Salap and Mahua trees have importance in the Bonda culture as traditional wine is made from the flowers of these trees. With high temperatures in the summers, the Salap tree now dries up and Mahua becomes scarce and the Bondas have turned to make liquor from millets.
Over the last decades, few Bonda men migrated to nearby towns to earn a livelihood, but now women too have started abandoning their ancestral villages as well. “Our daughters have gone to Andhra Pradesh and nearby towns like Jeypore, Koraput to work in hotels,” Jashna Rani Majhi, head of the panchayat of Mudulipada, told Mongabay-India. Youth are migrating for work as the community is no longer able to meet its needs from the forest, she added.
The Bonda Development Agency (BDA) was set up in 1977 by the Odisha government for the development of the community. However, development activities are still to see progress in the region. There is only one Primary Health Centre (PHC) in the upper hills at Mudulipada, which is run by an NGO headed by a doctor from the Ministry of Ayurveda, Yoga and Naturopathy, Unani, Siddha and Homoeopathy (AYUSH), Parfulla Kumar Parida.
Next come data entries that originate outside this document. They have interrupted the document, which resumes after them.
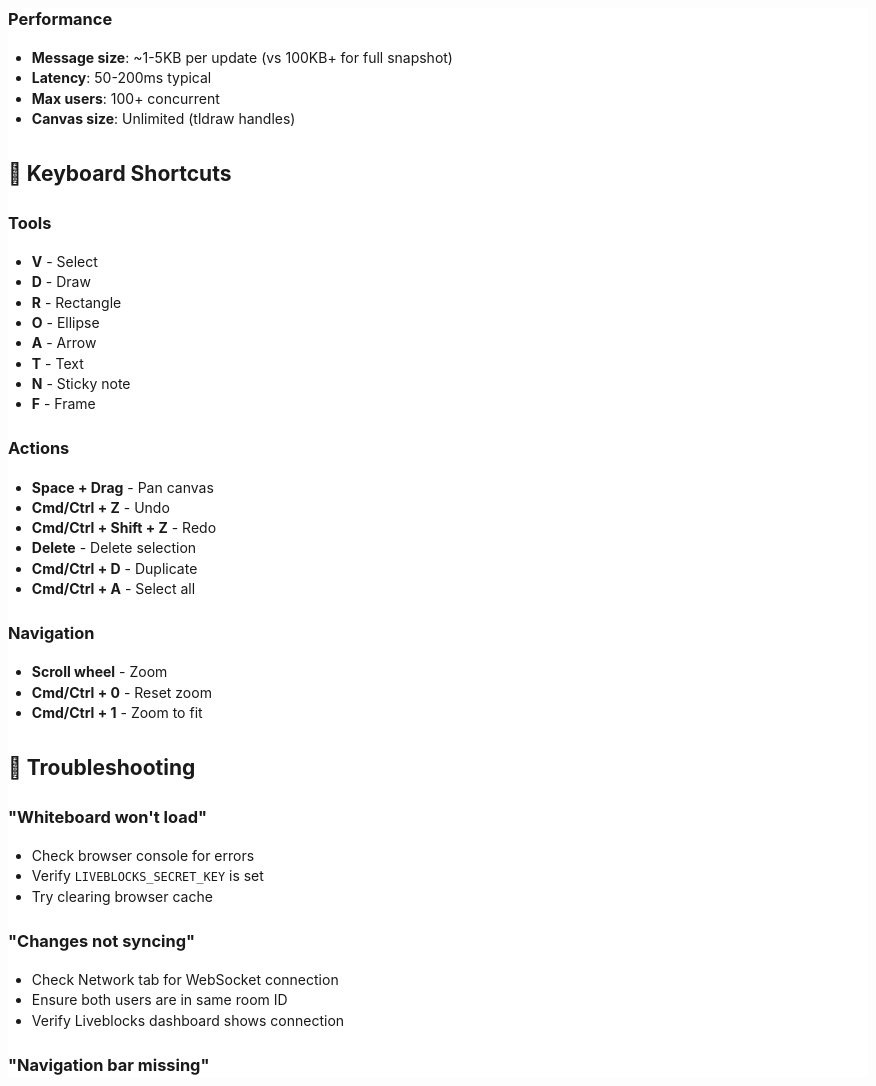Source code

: ### Performance

- **Message size**: ~1-5KB per update (vs 100KB+ for full snapshot)
- **Latency**: 50-200ms typical
- **Max users**: 100+ concurrent
- **Canvas size**: Unlimited (tldraw handles)

## 🎯 Keyboard Shortcuts

### Tools

- **V** - Select
- **D** - Draw
- **R** - Rectangle
- **O** - Ellipse
- **A** - Arrow
- **T** - Text
- **N** - Sticky note
- **F** - Frame

### Actions

- **Space + Drag** - Pan canvas
- **Cmd/Ctrl + Z** - Undo
- **Cmd/Ctrl + Shift + Z** - Redo
- **Delete** - Delete selection
- **Cmd/Ctrl + D** - Duplicate
- **Cmd/Ctrl + A** - Select all

### Navigation

- **Scroll wheel** - Zoom
- **Cmd/Ctrl + 0** - Reset zoom
- **Cmd/Ctrl + 1** - Zoom to fit

## 🐛 Troubleshooting

### "Whiteboard won't load"

- Check browser console for errors
- Verify `LIVEBLOCKS_SECRET_KEY` is set
- Try clearing browser cache

### "Changes not syncing"

- Check Network tab for WebSocket connection
- Ensure both users are in same room ID
- Verify Liveblocks dashboard shows connection

### "Navigation bar missing"
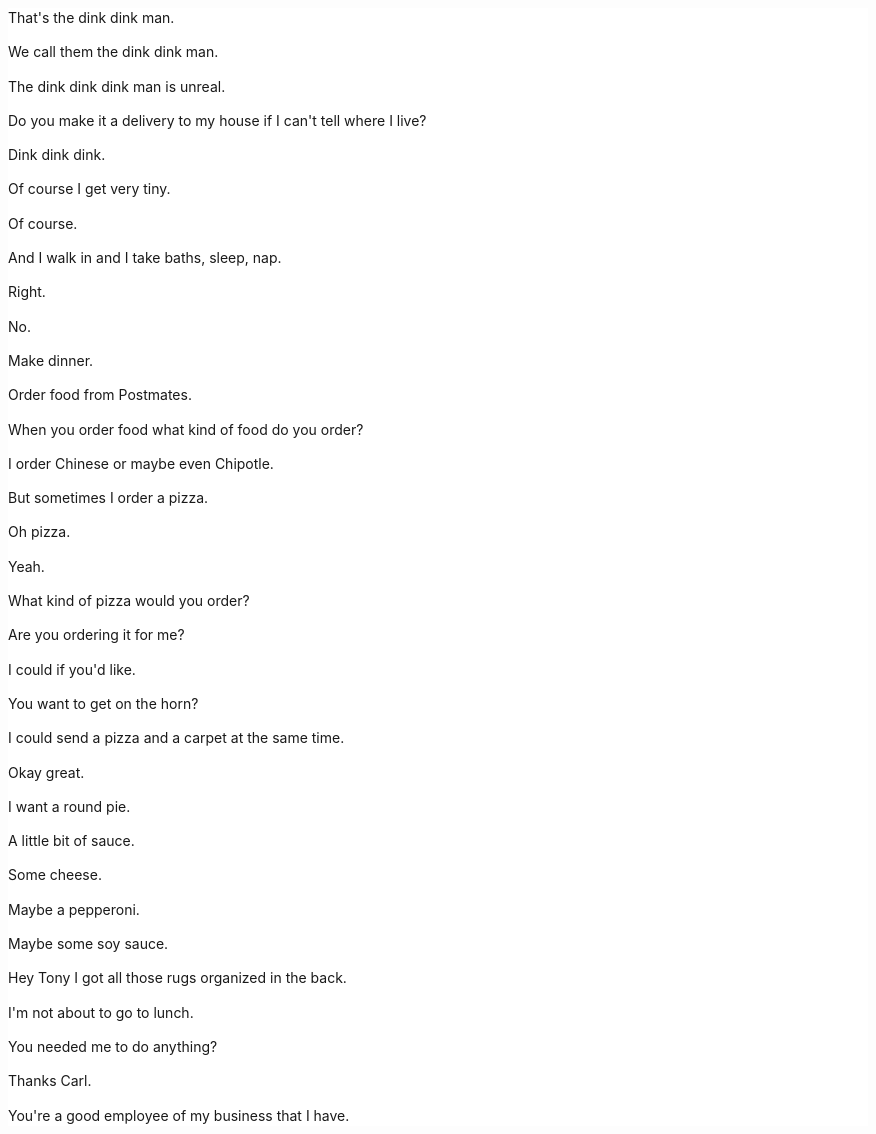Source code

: That's the dink dink man.

We call them the dink dink man.

The dink dink dink man is unreal.

Do you make it a delivery to my house if I can't tell where I live?

Dink dink dink.

Of course I get very tiny.

Of course.

And I walk in and I take baths, sleep, nap.

Right.

No.

Make dinner.

Order food from Postmates.

When you order food what kind of food do you order?

I order Chinese or maybe even Chipotle.

But sometimes I order a pizza.

Oh pizza.

Yeah.

What kind of pizza would you order?

Are you ordering it for me?

I could if you'd like.

You want to get on the horn?

I could send a pizza and a carpet at the same time.

Okay great.

I want a round pie.

A little bit of sauce.

Some cheese.

Maybe a pepperoni.

Maybe some soy sauce.

Hey Tony I got all those rugs organized in the back.

I'm not about to go to lunch.

You needed me to do anything?

Thanks Carl.

You're a good employee of my business that I have.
He said that Bondas are mostly suffering from diarrhoea, malaria and tuberculosis and diarrhoea cases are common because the drinking water from Chuyanh is often contaminated with bacteria and heavy metals.
However, a BDA official Dipak Maharam claimed, “We have improved the drinking water management at Bonda hills but the drinking water crisis has been the worst in summer. We have already started restoring tribal traditions like kitchen gardens managed by Bonda women at each household to supplement their daily needs and livelihood development training for youth.”